Extrait à lire:
# Problème affichage Barre de recherche Google



## benjiko (12 Août 2012)

Bonsoir 

J'ai un souci d'affichage de ma barre de recherche google.
Sur ma première page et certaines pages suivantes.
Seule la première lettre apparait et la liste de proposition google. 
J'ai effectué une capture d'écran de ma première page google.  





Je viens tout juste de réinstaller mon système. 
Si je redémarre mon portable sur mon disque dur externe, mon premier système d'exploitation, la barre de recherche google est impeccable. 

Voilà si quelqu'un à une idée sur ce petit souci assez pénible. 
Merci


----------



## benjiko (13 Août 2012)

et là je tape A sur ma première page google, immédiatement j'obtiens ça :





La barre est toujours compressée et illisible. 
Si je passe par la barre dans l'entête de mon safari, la barre de recherche apparait intégralement.





Pas d'avis ? :rose:


----------



## otgl (13 Août 2012)

Essaie ceci:

Dans le menu de Safari, aller dans Safari > Préférences...
Cliquer sur l'onglet Extensions.
Mettre l'interrupteur à Désactivé.
Maintenant ouvre (ou recharge) la page problématique. Si elle n'est toujours pas affichée correctement, essaie ceci:


Dans le menu de Safari, aller dans Safari > Préférences...
Cliquer sur l'onglet Avancées.

Matériel présenté:
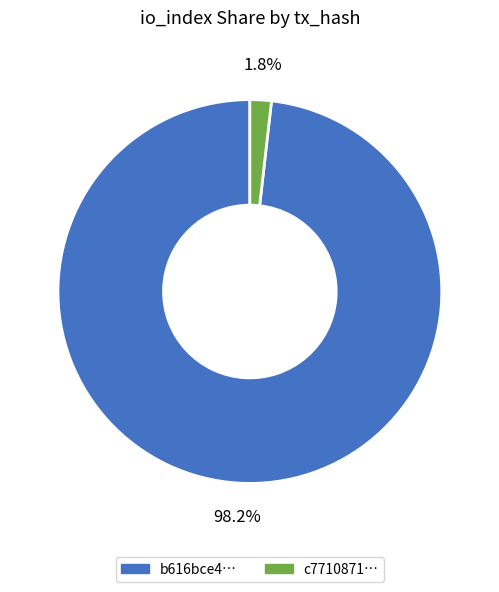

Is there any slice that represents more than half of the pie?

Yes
---
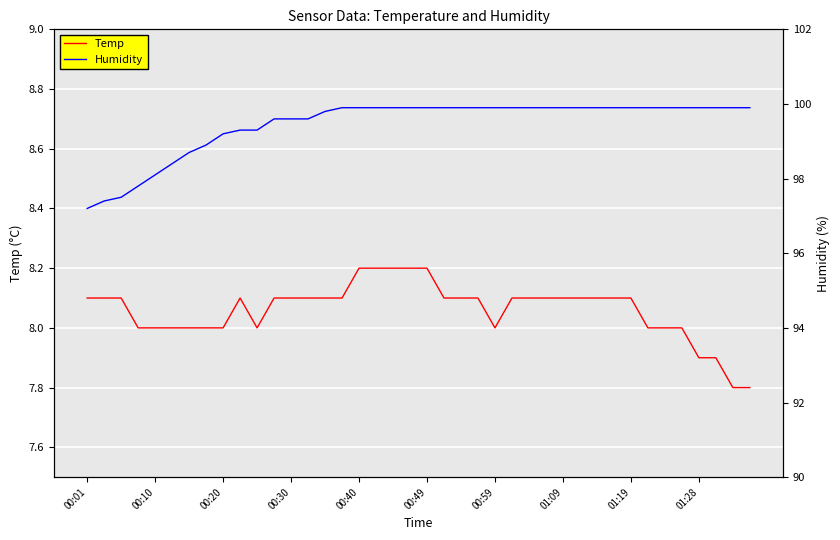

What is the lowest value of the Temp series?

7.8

Consigne: Prolongez la discussion sur la barre de recherche Google mal affichée dans Safari en reprenant juste après sa dernière ligne.

Réponse ci-dessous:
Cocher la case "Afficher le menu Développement", si elle n'est pas cochée.
Dans le menu de Safari, aller dans Développement.
À l'aide de ce menu, activer les styles, JavaScript et les altérations propres aux sites, s'ils ne sont pas activés.
Maintenant ouvre (ou recharge) la page problématique. Si elle n'est toujours pas affichée correctement, essaie ceci:

Dans le menu de Safari, choisir Développement > Vider les caches.


----------



## benjiko (13 Août 2012)

Pas de réussite avec les trois. 
D'autre soucis d'affichage sur wordpress par exemple. 
J'ai téléchargé la dernière version et là plus de soucis.

Encore merci pour ton aide otgl


----------



## etissanan (13 Août 2012)

salut, tiens, j'ai exactement le même pb depuis 24heures! Tu as téléchargé la dernière version de quoi pour tout rétablir? C'est safari qu'il faut mettre à jour?
Merci de ta réponse
A.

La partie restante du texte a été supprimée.